PAT甲级1006
1006 Sign In and Sign Out (25分)
At the beginning of every day, the first person who signs in the computer room will unlock the door, and the last one who signs out will lock the door. Given the records of signing in's and out's, you are supposed to find the ones who have unlocked and locked the door on that day.
Input Specification:
Each input file contains one test case. Each case contains the records for one day. The case starts with a positive integer M, which is the total number of records, followed by M lines, each in the format:
ID_number Sign_in_time Sign_out_time
where times are given in the format HH:MM:SS, and ID_number is a string with no more than 15 characters.
Output Specification:
For each test case, output in one line the ID numbers of the persons who have unlocked and locked the door on that day. The two ID numbers must be separated by one space.

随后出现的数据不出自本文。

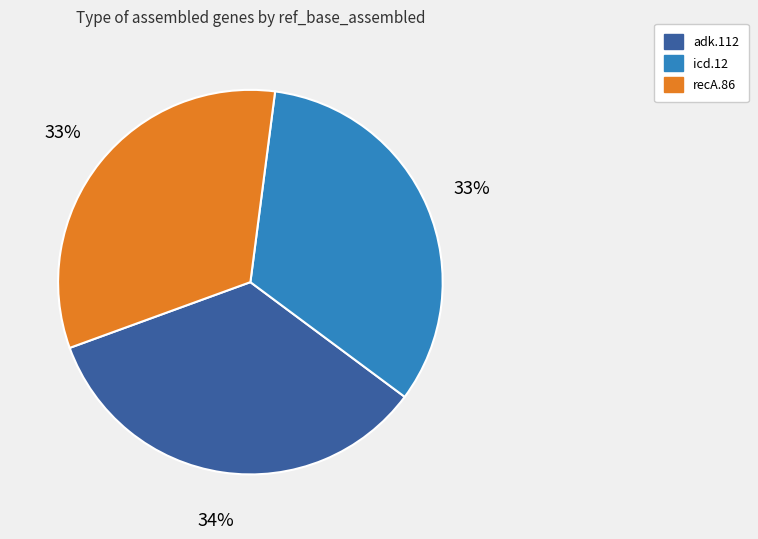

Count the number of slices in the pie.

3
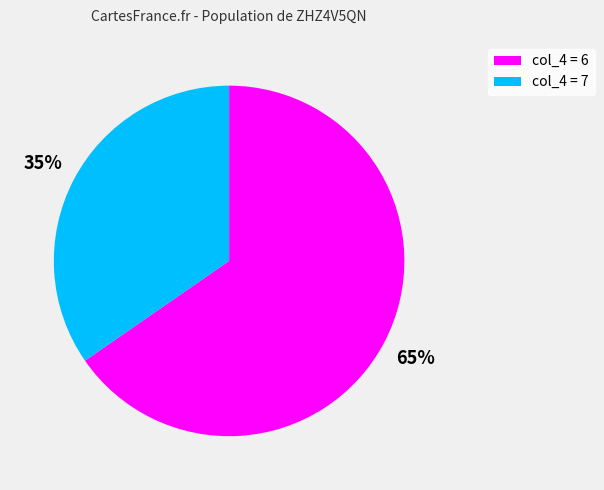

To the nearest percent, what is the average slice percentage?

50%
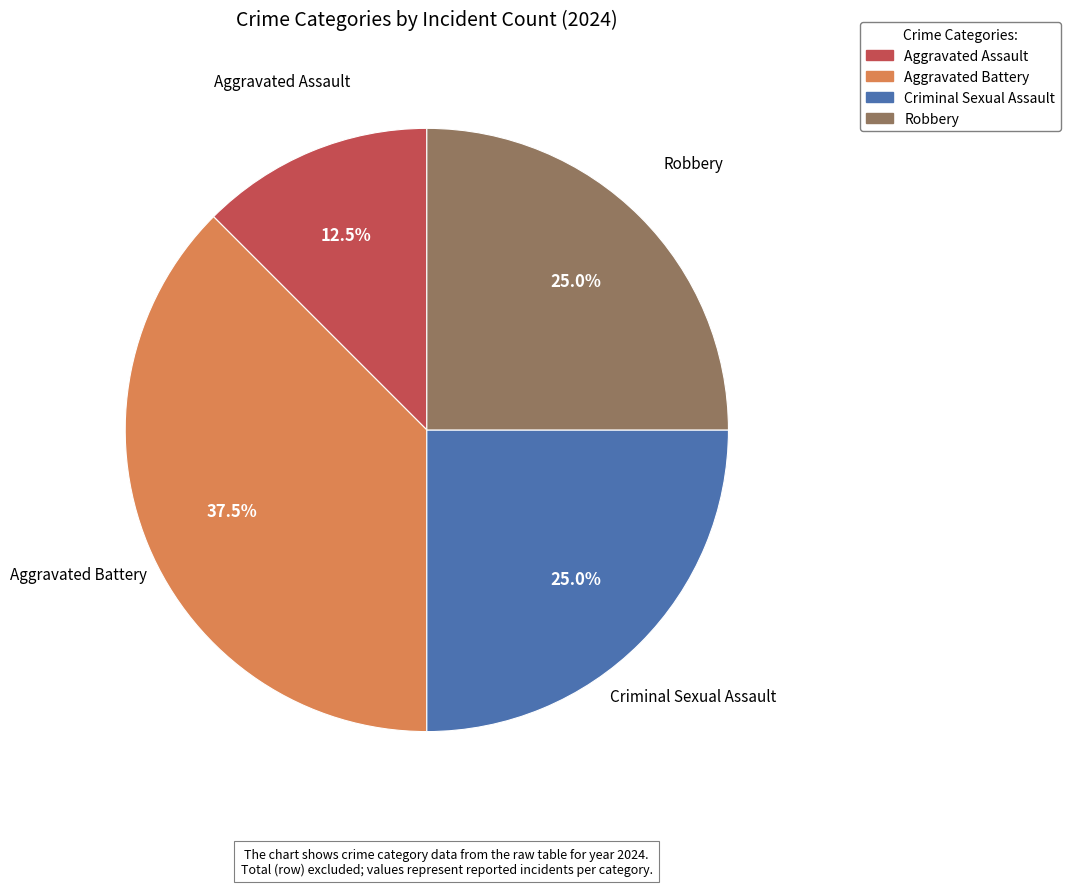

Is there any slice that represents more than half of the pie?

No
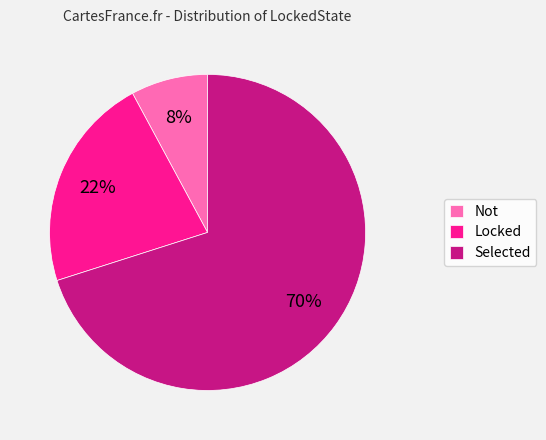

Which slice is the smallest?

Not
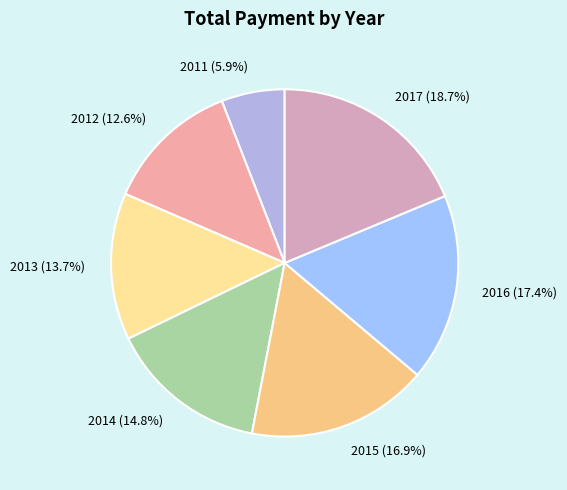

Approximately how many times larger is the value at 2014 (14.8%) compared to 2017 (18.7%)?

0.8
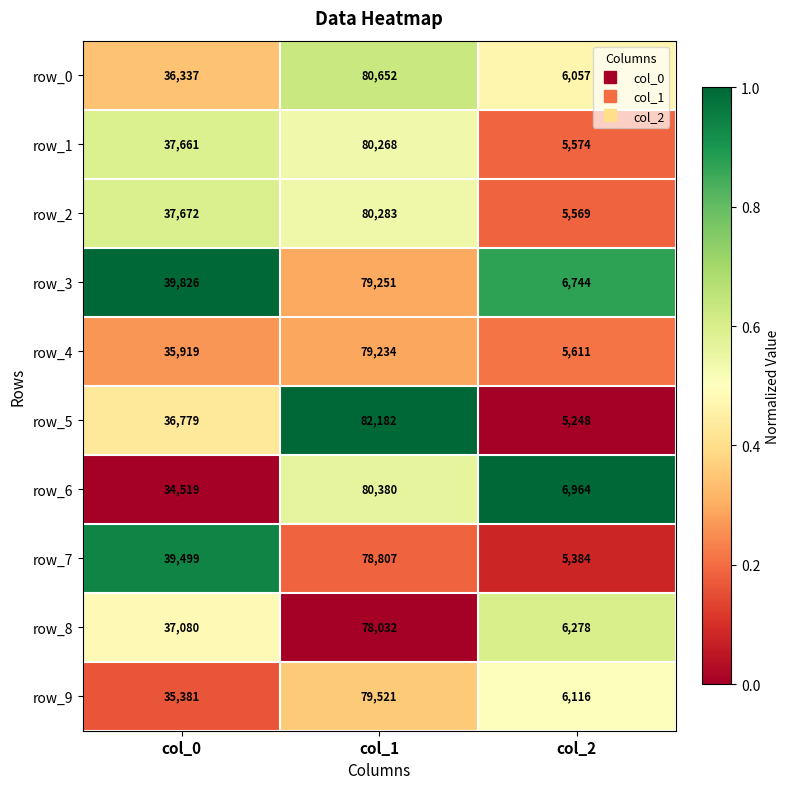

Rank the series at col_0 from lowest to highest value.

row_6, row_9, row_4, row_0, row_5, row_8, row_1, row_2, row_7, row_3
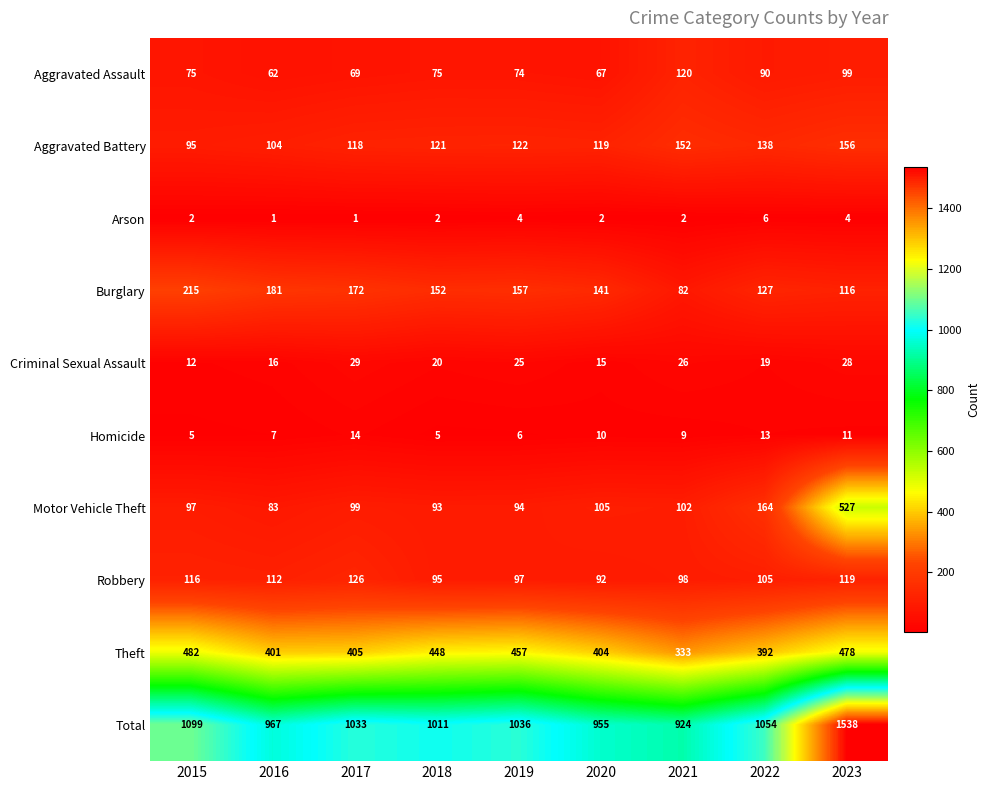

Where does the Homicide series first go above 9?

2017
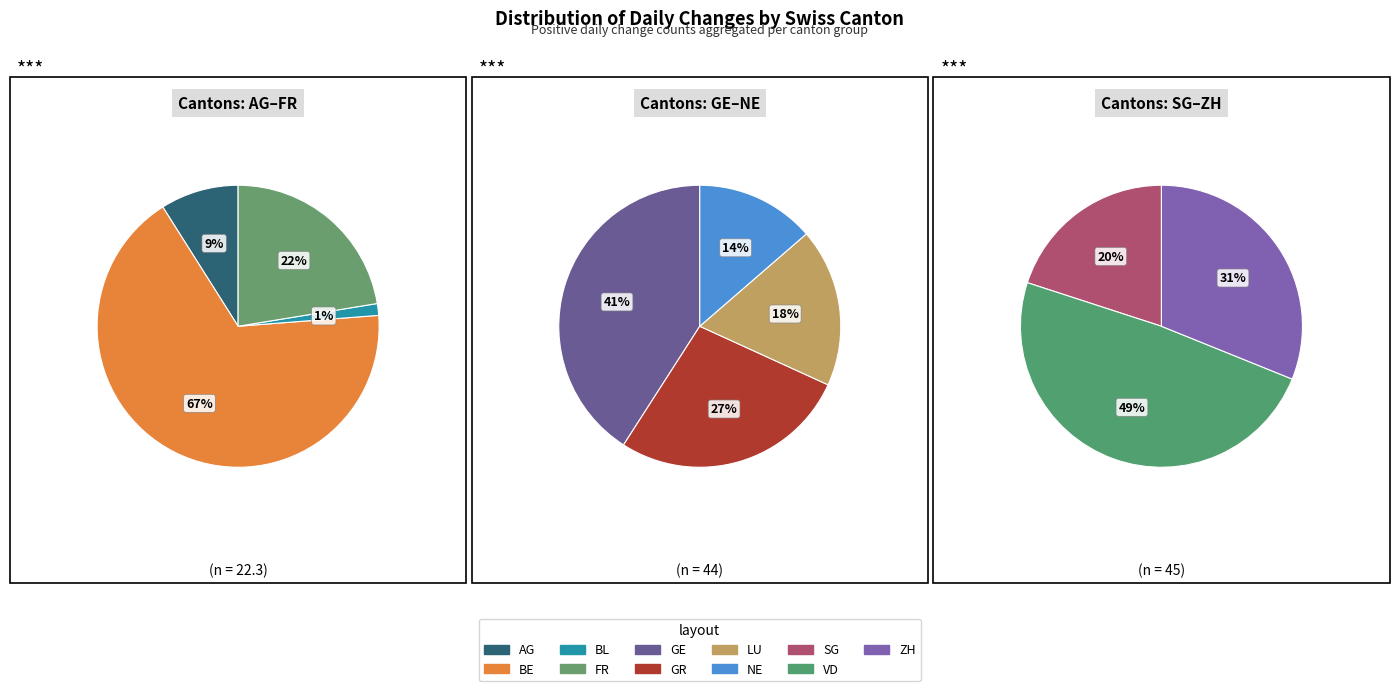

How many segments does this pie chart have?

11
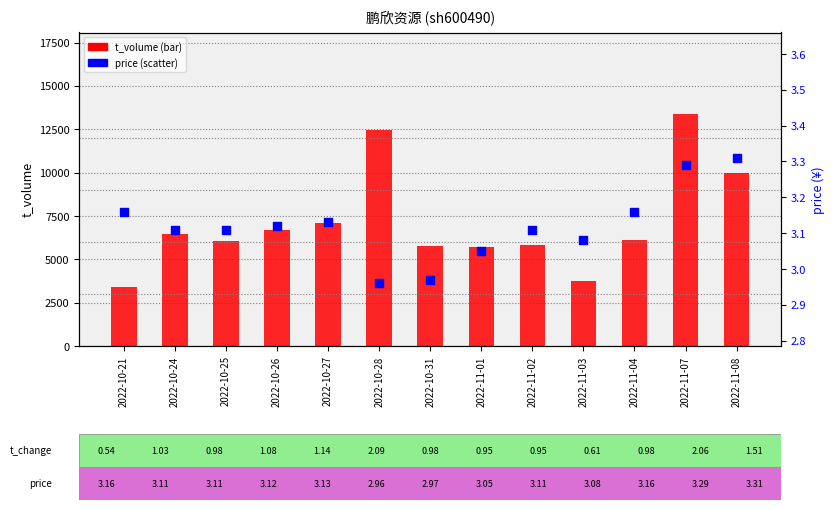

What are all the series names shown in the legend?

t_volume, price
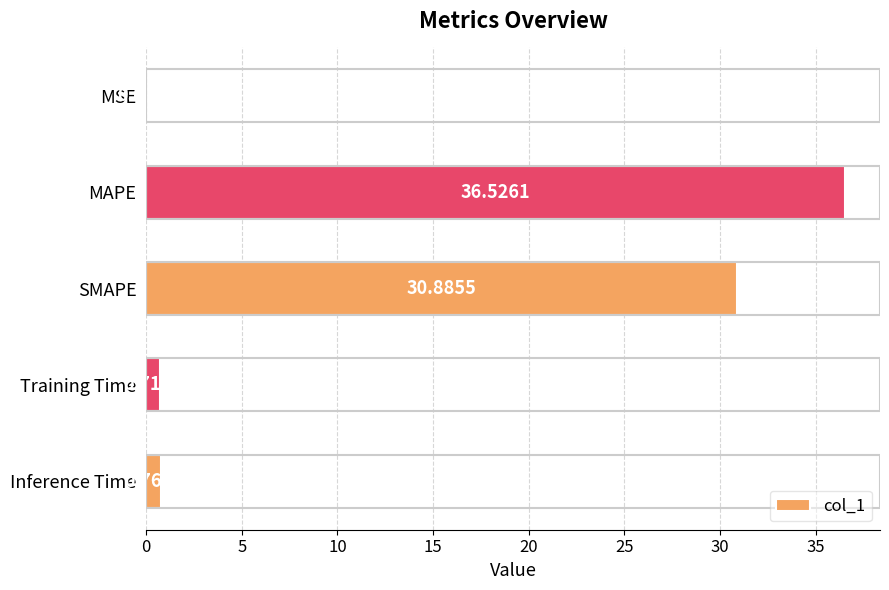

What is the sum of the values at MAPE and Training Time?

37.2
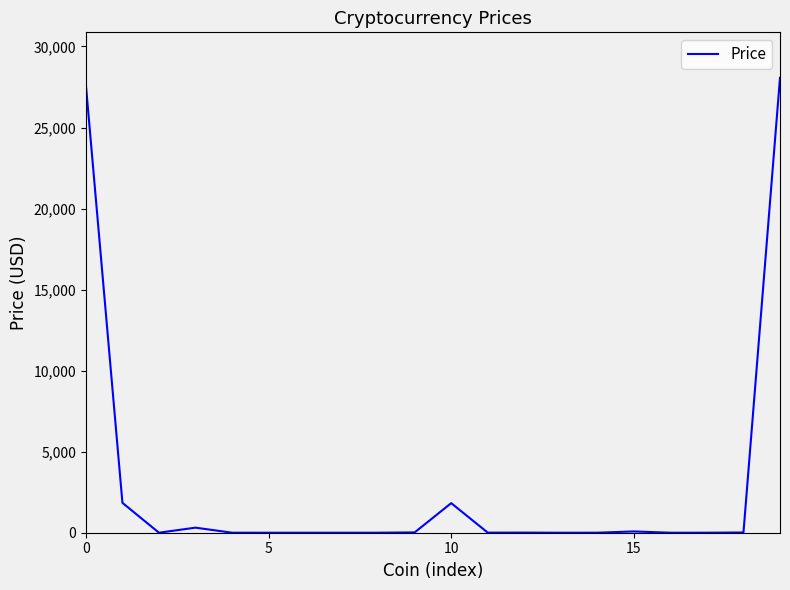

What is the greatest value displayed?

28065.2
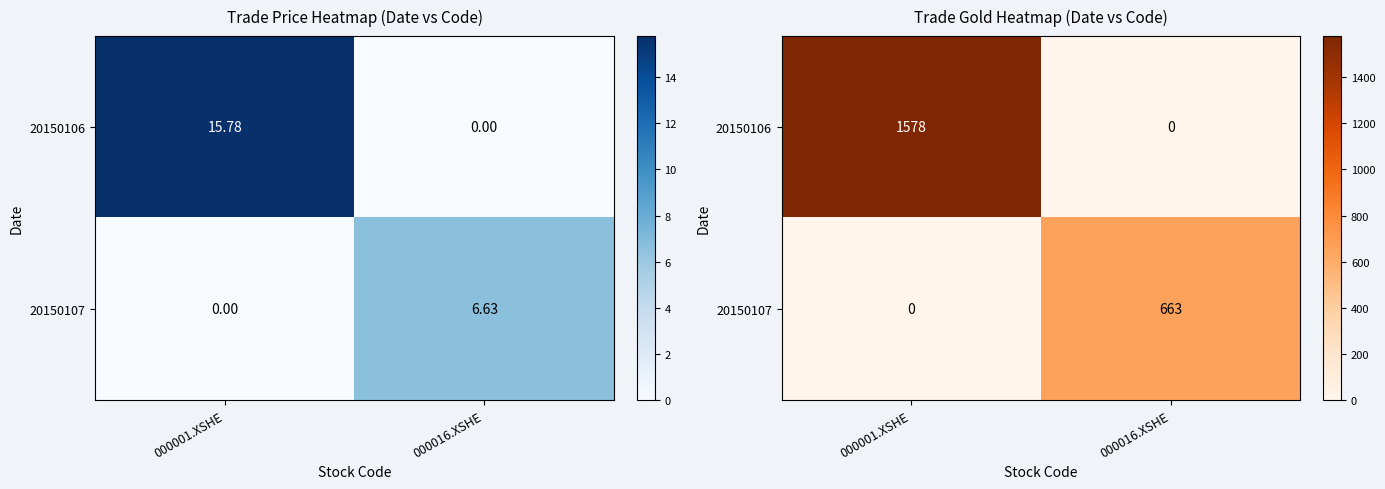

Is it true that 20150107 equals -277 at 000001.XSHE?

False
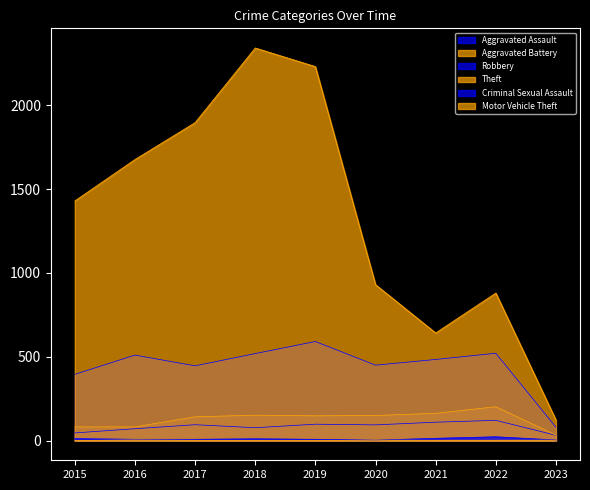

At which category is the sum across all series the highest?

2018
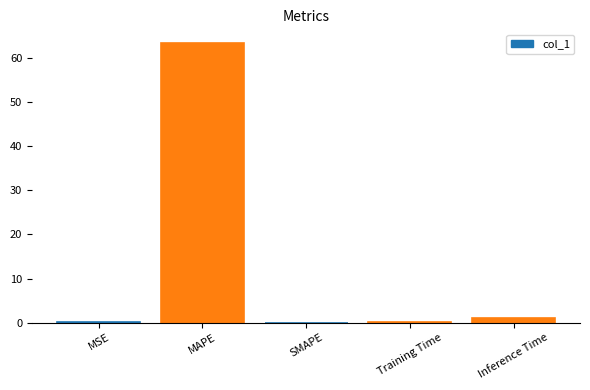

What is the sum of all values?

64.5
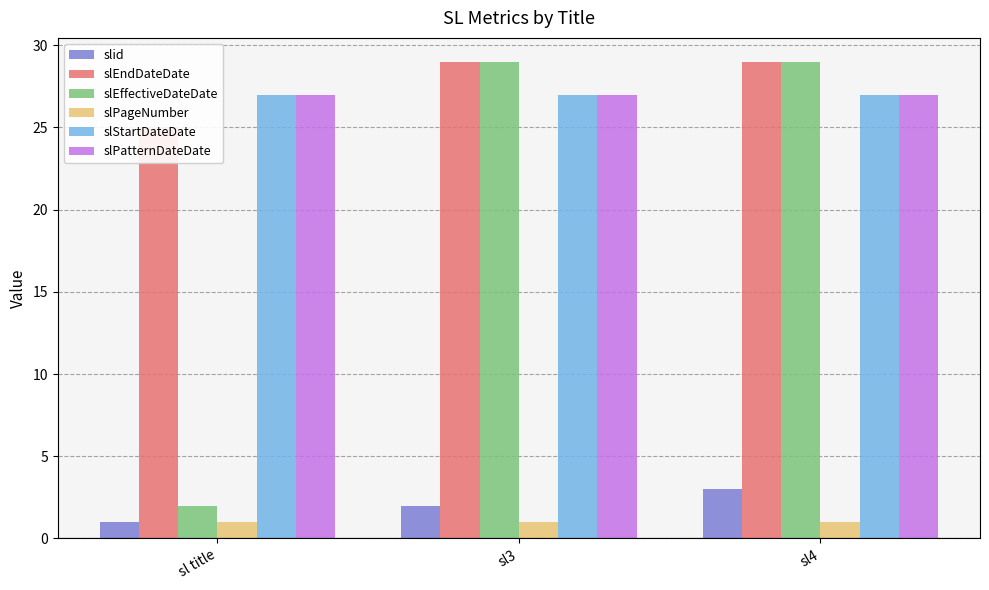

What position from the right is sl3?

2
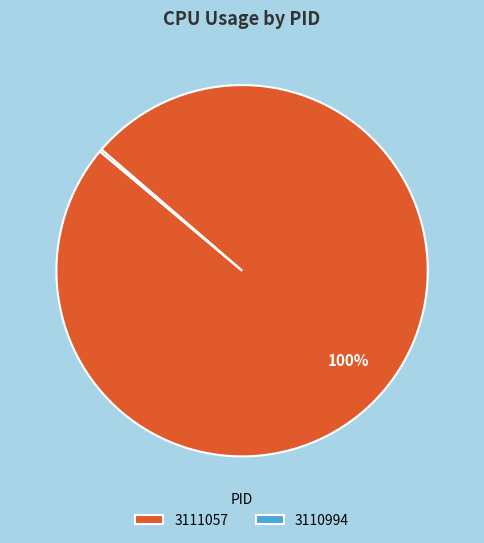

True or false: 3111057 accounts for 100% of the total.

True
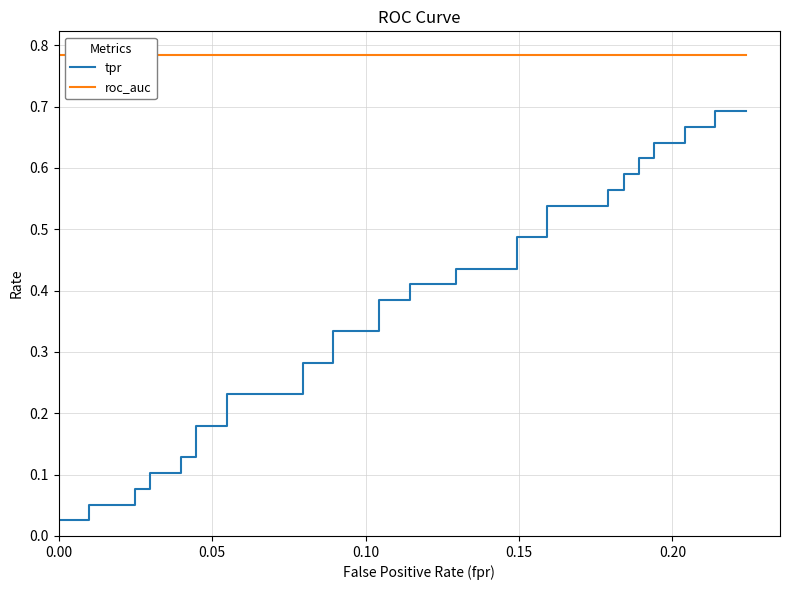

True or false: roc_auc has a value of 1.2 at 12.

False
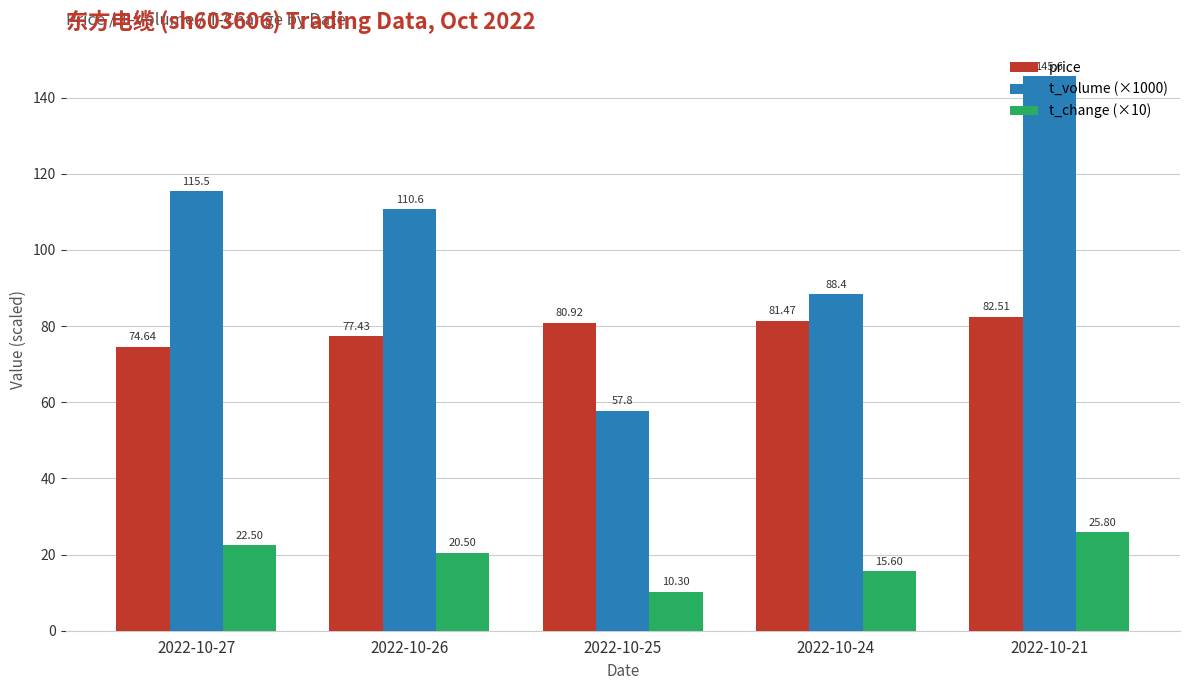

How many values in the t_change (×10) series exceed 20?

3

Note: It is guaranteed that the records are consistent. That is, the sign in time must be earlier than the sign out time for each person, and there are no two persons sign in or out at the same moment.
Sample Input:
3
CS301111 15:30:28 17:00:10
SC3021234 08:00:00 11:25:25
CS301133 21:45:00 21:58:40
Sample Output:
SC3021234 CS301133
#include <iostream>
using namespace std;
int main(){
int n;
cin >> n;
string id, open, close;
string open_id, open_time;
string close_id, close_time;
for (int i = 0; i < n; i++){
cin >> id >> open >> close;
//利用字典序比较
if (!i || open_time > open){
open_time = open;
open_id = id;
}
if (!i || close_time < close){
close_time = close;
close_id = id;
}
}
cout << open_id << " " << close_id << endl;
return 0;
}
这题是考查字符串的处理,这是一个签到签出的问题。每个人都会签到签出,第一个签到的人开门,最后一个签出的人关门,输出这两个人的id。这道题的难点在于比较时间的大小,仔细观察会发现这题的时间是很有规律的,都是hh:mm:ss这样子的,所以可以用字典序来直接比较,这样子这题是非常简单了。